To compound this misery, January is supposed to be a bit of chore, why is January the saddest month?  Why is January so depressing?  Blue Monday... it goes on.  Well I like January - but only if the sun is shining and I can head to a reservoir or large waterbody to see wildfowl in all their post-moult splendour.

I headed over to Broom GPs on New Years Day, it's my not quite local, local patch but a good opportunity to get the year list going.  It was a dull January day, the kind of day that make January's gloomy.  Not the January days that help me support my case of it being a great month. 

There wasn't much there to restore any hope to what will be an arduous month, apart from the usual assemblage of wildfowl, half a dozen Common Snipe and a few Lapwing.  It was a start anyway.

Now this is why Januarys are great.  The 2nd was absolutely glorious.  The sky was blue, the sun was shining, and I wanted to get out there.  More local stuff - and a short trip over to Meadow Lane CP - close to Priory in Beds.

There were many people out and about enjoying the winter sunshine - we all need our exercise and mental stimulus.  We all need to keep our distance.
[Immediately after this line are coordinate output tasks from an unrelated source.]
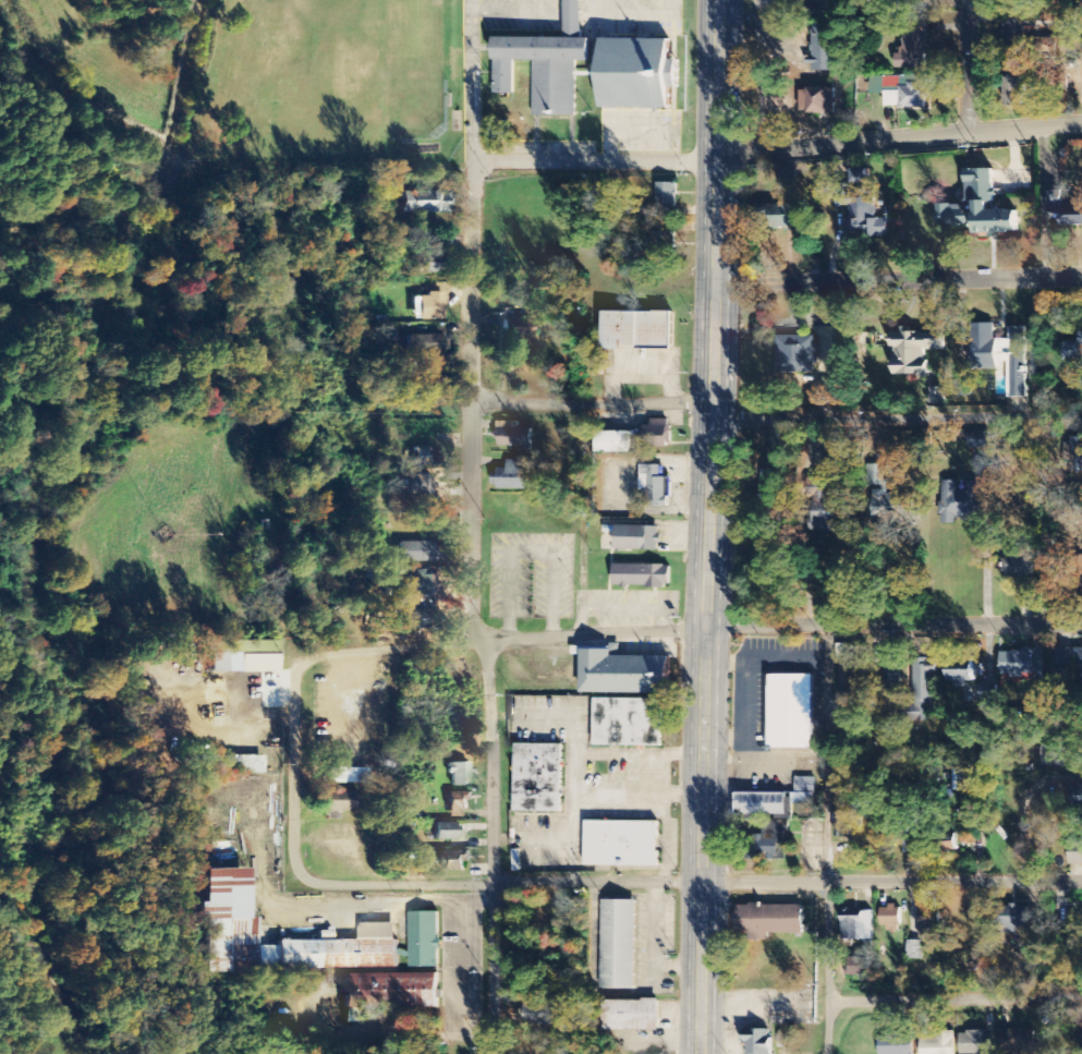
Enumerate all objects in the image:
building: (916, 2)
building: (1014, 33)
building: (1049, 37)
building: (823, 50)
building: (912, 50)
building: (546, 62)
road: (967, 67)
building: (639, 72)
building: (904, 93)
building: (1014, 93)
building: (820, 102)
road: (822, 147)
building: (861, 176)
building: (788, 178)
building: (667, 199)
building: (423, 203)
building: (978, 207)
building: (1064, 209)
building: (864, 216)
building: (784, 218)
building: (662, 242)
building: (425, 265)
road: (897, 280)
building: (430, 307)
building: (636, 330)
building: (428, 344)
building: (913, 351)
building: (796, 355)
building: (1001, 355)
road: (471, 359)
building: (937, 397)
road: (590, 402)
road: (896, 421)
building: (513, 436)
building: (654, 436)
building: (978, 440)
building: (612, 443)
building: (1076, 455)
building: (421, 457)
building: (770, 457)
building: (512, 477)
building: (768, 482)
building: (418, 485)
building: (655, 486)
building: (963, 497)
building: (888, 502)
road: (707, 527)
building: (637, 539)
building: (417, 552)
building: (1020, 566)
building: (641, 576)
building: (417, 585)
building: (1081, 586)
building: (421, 619)
road: (689, 627)
building: (244, 657)
building: (1067, 657)
building: (1016, 664)
building: (623, 674)
building: (960, 674)
building: (891, 677)
building: (923, 687)
building: (791, 712)
building: (628, 723)
building: (233, 765)
road: (293, 769)
building: (458, 774)
building: (346, 776)
building: (538, 779)
building: (804, 792)
building: (1076, 797)
building: (457, 804)
building: (760, 805)
building: (850, 823)
building: (444, 832)
road: (827, 839)
building: (621, 845)
road: (492, 846)
building: (767, 848)
building: (1075, 854)
building: (453, 861)
road: (687, 880)
building: (891, 919)
building: (1011, 919)
building: (771, 921)
building: (230, 922)
building: (928, 924)
building: (857, 928)
building: (424, 941)
building: (618, 946)
building: (914, 950)
building: (859, 967)
building: (390, 991)
road: (955, 999)
building: (539, 1014)
building: (631, 1016)
building: (1019, 1041)
building: (757, 1042)
building: (976, 1043)
building: (939, 1044)
building: (896, 1045)
road: (314, 1050)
Heading round the reserve, a Great Egret flew gracefully toward Priory as I arrived which was a little fortuitous.  Plenty of wildfowl filled the flooded area with a lone Russian White-fronted Goose associating with the local Canada's rather accentuating its diminutive size.  A lovely bird - which was just a single example of a countrywide influx from Siberia.   Also in the area was a typically active Chiffchaff darting around a bare hawthorn. 

On the way back, I popped into Clifton where the two Cattle Egret were still present in the cattle pens north of the road.  Seeing three species of Egret in a day, in Beds, on the 2nd of Jan, was slightly bizarre.

I'm trying to pretend that everything is ok - and today it really did feel ok.